Exercise material –
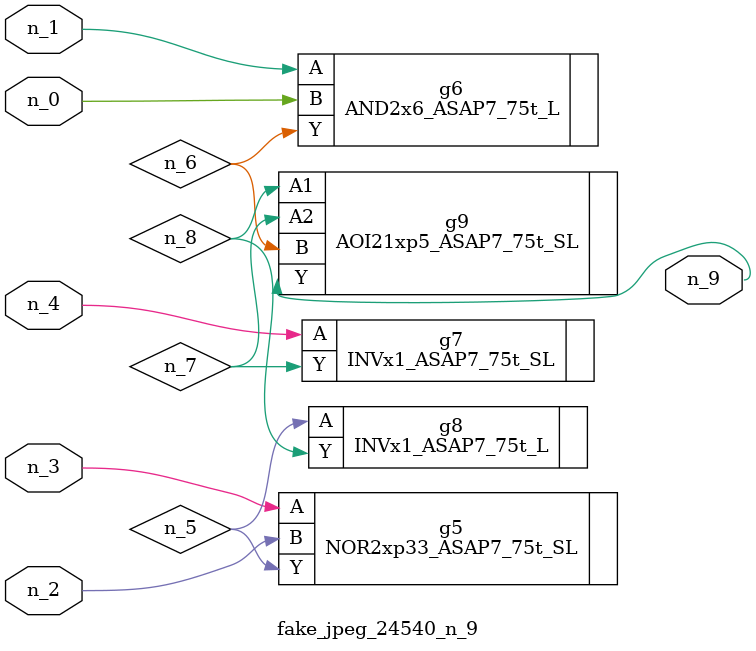
<source format=v>
module fake_jpeg_24540_n_9 (n_3, n_2, n_1, n_0, n_4, n_9);

input n_3;
input n_2;
input n_1;
input n_0;
input n_4;

output n_9;

wire n_8;
wire n_6;
wire n_5;
wire n_7;

NOR2xp33_ASAP7_75t_SL g5 ( 
.A(n_3),
.B(n_2),
.Y(n_5)
);

AND2x6_ASAP7_75t_L g6 ( 
.A(n_1),
.B(n_0),
.Y(n_6)
);

INVx1_ASAP7_75t_SL g7 ( 
.A(n_4),
.Y(n_7)
);

INVx1_ASAP7_75t_L g8 ( 
.A(n_5),
.Y(n_8)
);

AOI21xp5_ASAP7_75t_SL g9 ( 
.A1(n_8),
.A2(n_7),
.B(n_6),
.Y(n_9)
);


endmodule
</source>
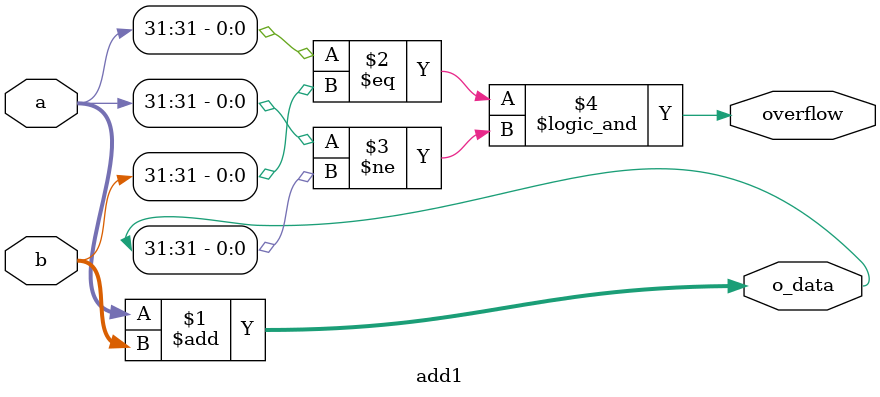
<source format=v>
module add1 (
    input [31:0] a,
    input [31:0] b,
    output [31:0] o_data,
    output overflow
);

// this module is to get the addr for PC, in instruction beq and bne
assign o_data=a+b;
assign overflow=(a[31]==b[31]&&a[31]!=o_data[31]);
endmodule //add1
</source>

Exercise requirements – Look through the data above for the word "assign". Report each line where it occurs.

Worked solution –
assign o_data=a+b;
assign overflow=(a[31]==b[31]&&a[31]!=o_data[31]);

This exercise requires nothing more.